* [QUESTION 1] Dites si chacune des affirmations (a), (b) et (c) est conforme à l'extrait ci-dessous sur l'opposition gabonaise. Répondez par oui ou non, en citant mot pour mot les mots de l'extrait qui tranchent : (a) le dialogue politique a été organisé en mars 2017 ; (b) la date des législatives a été communiquée officiellement ; (c) René N'Demezo Obiang est devenu vice-président.

* [EXTRAIT CHOISI]
____________________

La presse gabonaise différencie ainsi l'opposition "radicale" - autour de Ping - de la "modérée", rassemblant ceux qui ont accepté de discuter avec le gouvernement lors du dialogue politique organisé en mars 2017 par le pouvoir.

Parmi ces "faux opposants", selon l'opposition autour de Jean Ping, figurent d'anciens proches du candidat, comme Pierre-Claver Maganga Moussavou, devenu vice-président au gouvernement sous la bannière de l'opposition, ou encore René N'Demezo Obiang, promu un temps président du Conseil économique et social.

Législatives sans date

Les divisions de l'opposition ont été flagrantes avec la mise en place du Centre gabonais des élections (CGE), chargé de l'organisation des législatives, annoncées pour le 28 avril mais dont la date n'a pas été communiquée officiellement.

____________________

* [ENTRÉES]
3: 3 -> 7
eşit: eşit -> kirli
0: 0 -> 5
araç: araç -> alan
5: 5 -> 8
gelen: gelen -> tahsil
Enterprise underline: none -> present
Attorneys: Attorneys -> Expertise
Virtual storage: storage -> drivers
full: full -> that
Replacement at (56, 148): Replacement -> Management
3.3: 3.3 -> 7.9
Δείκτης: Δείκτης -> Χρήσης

____________________

* [QUESTION 2] Recopiez à l'identique les treize lignes des entrées ci-dessus, de la première à la dernière.

* [BONNE RÉPONSE 1]
(a) Oui : « lors du dialogue politique organisé en mars 2017 par le pouvoir ».
(b) Non : « dont la date n'a pas été communiquée officiellement ».
(c) Non : « René N'Demezo Obiang, promu un temps président du Conseil économique et social ».

* [BONNE RÉPONSE 2]
3: 3 -> 7
eşit: eşit -> kirli
0: 0 -> 5
araç: araç -> alan
5: 5 -> 8
gelen: gelen -> tahsil
Enterprise underline: none -> present
Attorneys: Attorneys -> Expertise
Virtual storage: storage -> drivers
full: full -> that
Replacement at (56, 148): Replacement -> Management
3.3: 3.3 -> 7.9
Δείκτης: Δείκτης -> Χρήσης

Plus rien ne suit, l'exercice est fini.